Cadre décrivant l’apport des douanes en matière de compétitivité économique
Le présent document montre que la contribution de la douane en matière de compétitivité économique s’articule autour de trois grands axes. Il s’agit en premier lieu de la facilitation des échanges, en deuxième lieu du recouvrement des recettes et en troisième lieu de la protection de la société.
Facilitation des échanges
La facilitation des échanges implique d’améliorer l’efficacité des procédures douanières afin de diminuer le coût des transactions commerciales pour les entreprises. La définition classique de l’Organisation mondiale du commerce (OMC) est la suivante “simplification et harmonisation des procédures du commerce international. Ces procédures incluent les activités, pratiques et formalités liées à la collecte, à la présentation, à la communication et au traitement des informations requises pour les échanges internationaux de marchandises.”4 Certains coûts des échanges provoqués par la douane (et par les autres organismes aux frontières) sont inévitables étant donné que les réglementations douanières sont imposées par le gouvernement en vue de concourir à la réalisation de divers objectifs de politique publique. Par conséquent, plus les douanes seront efficaces (favorables à la facilitation) dans l’application des contrôles, plus les coûts des échanges seront bas.
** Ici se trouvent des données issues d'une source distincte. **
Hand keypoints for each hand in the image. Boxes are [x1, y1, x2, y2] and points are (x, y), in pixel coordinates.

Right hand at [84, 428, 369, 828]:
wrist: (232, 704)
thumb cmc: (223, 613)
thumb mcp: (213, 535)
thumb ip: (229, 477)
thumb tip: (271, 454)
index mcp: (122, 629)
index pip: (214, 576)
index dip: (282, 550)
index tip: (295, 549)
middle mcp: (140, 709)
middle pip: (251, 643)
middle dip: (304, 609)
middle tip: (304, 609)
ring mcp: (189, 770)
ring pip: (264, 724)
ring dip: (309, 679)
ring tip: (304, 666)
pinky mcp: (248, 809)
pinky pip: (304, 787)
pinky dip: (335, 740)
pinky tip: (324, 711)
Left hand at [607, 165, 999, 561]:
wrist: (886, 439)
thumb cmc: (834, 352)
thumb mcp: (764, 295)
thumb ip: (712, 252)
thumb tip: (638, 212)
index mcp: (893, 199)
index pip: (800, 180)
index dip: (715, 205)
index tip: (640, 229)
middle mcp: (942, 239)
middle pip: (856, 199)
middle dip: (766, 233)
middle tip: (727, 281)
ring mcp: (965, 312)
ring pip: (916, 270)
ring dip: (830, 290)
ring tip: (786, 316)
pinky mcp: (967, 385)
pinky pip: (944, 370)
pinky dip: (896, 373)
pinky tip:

D’autres proposent une définition plus large de la facilitation des échanges, tenant également compte des coûts des transports et des carences dans leur efficacité (généralement causées par des infrastructures ou des véhicules défectueux, ou encore par une absence de dynamique sans lien direct avec les procédures frontalières). Sourdin and Pomfret (2012:3) définissent la facilitation des échanges comme étant « la réduction des coûts des échanges », l’expression « coûts des échanges » signifiant « la différence entre les coûts d’une transaction nationale et d’une transaction internationale autres que les coûts tels que les droits à l’importation. Les coûts des échanges comprennent les frais de transport et le coût du dédouanement à la frontière … ».
La Convention internationale pour la simplification et l’harmonisation des régimes douaniers, mieux connue sous l’appellation de Convention de Kyoto révisée (CKR), est la norme internationale permettant d’assurer des procédures réglementaires douanières d’une efficacité optimale. La CKR offre des descriptions détaillées de plusieurs principes importants, dont la transparence et la prévisibilité des actions de la douane ; la normalisation et la simplification de la déclaration des marchandises et des documents justificatifs ; la simplification des procédures pour les personnes autorisées ; l’usage optimal de la technologie de l’information ; le niveau minimum de contrôle nécessaire pour que la douane garantisse le respect des réglementations ; l’utilisation de la gestion des risques et des contrôles à partir d’un audit ; la coordination des interventions avec d’autres organismes frontaliers et les partenariats avec les entreprises.